What to do:
1. Copy everything from "The application set" down to "H antigen (41)." in the E. coli isolates passage, word for word.
2. Pick up the passage on the E. coli blood culture isolates after its last sentence and keep writing it.

Selected text:
........

The application set consisted of 75 well-characterized blood culture isolates of E. coli collected from adults with urosepsis in Seattle, Wash., in the mid-1980s. The status of these strains with respect to multiple characteristics, including pap, diverse other virulence factors, O:K:H serotype, carboxylesterase B electrophoretic type, and host compromise status, has been reported previously (35, 39-42). Strains were considered to belong to a particular O:K:H serotype if they exhibited any two of the three corresponding antigens plus no other O, K, or H antigen (41).

........

Dataset entries:
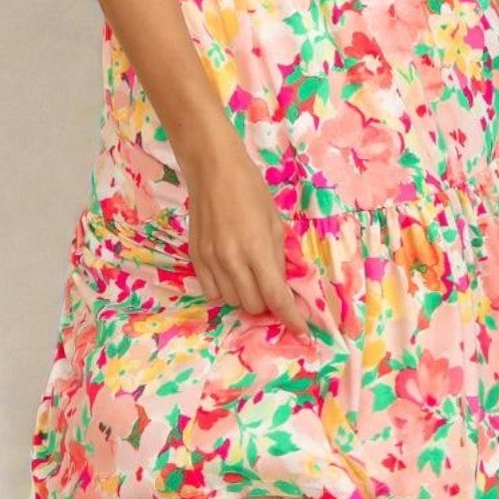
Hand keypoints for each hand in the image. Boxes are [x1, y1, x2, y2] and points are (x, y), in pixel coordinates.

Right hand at [177, 131, 310, 336]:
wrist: (212, 169)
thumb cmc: (250, 189)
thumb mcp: (275, 222)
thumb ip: (278, 256)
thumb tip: (283, 283)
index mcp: (256, 250)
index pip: (276, 297)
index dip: (292, 317)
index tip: (303, 329)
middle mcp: (231, 261)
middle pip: (253, 305)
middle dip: (267, 303)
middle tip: (273, 289)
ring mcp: (210, 261)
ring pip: (231, 301)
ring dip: (246, 297)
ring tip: (251, 278)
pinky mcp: (195, 258)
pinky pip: (211, 291)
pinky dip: (225, 290)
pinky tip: (232, 275)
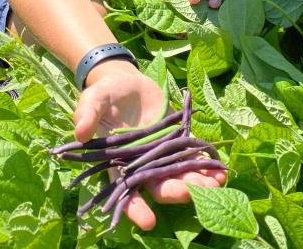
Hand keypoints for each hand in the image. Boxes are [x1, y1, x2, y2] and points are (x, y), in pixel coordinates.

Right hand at [73, 61, 225, 229]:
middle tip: (196, 192)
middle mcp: (141, 165)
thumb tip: (80, 132)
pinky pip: (192, 155)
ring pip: (179, 174)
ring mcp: (161, 155)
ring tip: (218, 182)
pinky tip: (221, 168)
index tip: (149, 221)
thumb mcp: (94, 99)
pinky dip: (206, 163)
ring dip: (198, 181)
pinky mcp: (177, 140)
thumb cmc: (106, 93)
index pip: (125, 192)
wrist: (128, 82)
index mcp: (117, 164)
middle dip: (177, 191)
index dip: (136, 208)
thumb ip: (87, 113)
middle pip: (159, 186)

........

Results of the tasks:
1.
The application set consisted of 75 well-characterized blood culture isolates of E. coli collected from adults with urosepsis in Seattle, Wash., in the mid-1980s. The status of these strains with respect to multiple characteristics, including pap, diverse other virulence factors, O:K:H serotype, carboxylesterase B electrophoretic type, and host compromise status, has been reported previously (35, 39-42). Strains were considered to belong to a particular O:K:H serotype if they exhibited any two of the three corresponding antigens plus no other O, K, or H antigen (41).

2.
Sequencing of papA alleles. The nucleotide sequences of the F7-1, F7-2, F9, F11, F12, and F13 papA variants were as previously published (4, 22, 93, 97, 98) and as found in the GenBank database under accession no. X02921 (F7-1), M12861 (F7-2), M68059 (F9), L07420 (F11), X62157 (F12), and X61239 (F13). The nucleotide sequences of the F8, F10, F14, F15, and F16 papA variants were experimentally determined. papA was amplified from control strains AM1727/pANN921 (F8 clone, derivation set), C1960-79 (F10 wild type, Table 1), C1023-79 (F14 wild type, Table 1), C1805-79 (F15 wild type, Table 1), and C83-83 (F16 wild type, Table 1) using primers 5'-ctgagaattcaggttgaaattcgc-3' (forward) and 5'-atgatgaattcggttattgccggtgcgg-3' (reverse), which are modified from the corresponding pap sequences to provide EcoRI sites for cloning. The resulting papA amplicons were electrophoresed in agarose gel, and the DNA fragments were removed from the gel using the GeneClean Kit (Bio 101, Inc., La Jolla, Calif.). Purified fragments were ligated into the TA cloning vector (Invitrogen, Groningen, The Netherlands) to create plasmids pF8, pF10, pF14, pF15, and pF16, respectively, and transformed into the electrocompetent cells of the TA cloning kit to create the corresponding recombinant papA control strains. Sequencing of the inserts was done with the dideoxynucleotide chain termination method (88) using the Automated Laser Fluorescence sequencer (Pharmacia, Uppsala, Sweden). The M13 universal and reverse sequencing primers labeled with Cy5 were used in the AutoRead 1000 Sequencing Kit (Pharmacia, LKB Biotechnology). Three different clones of each fragment were sequenced.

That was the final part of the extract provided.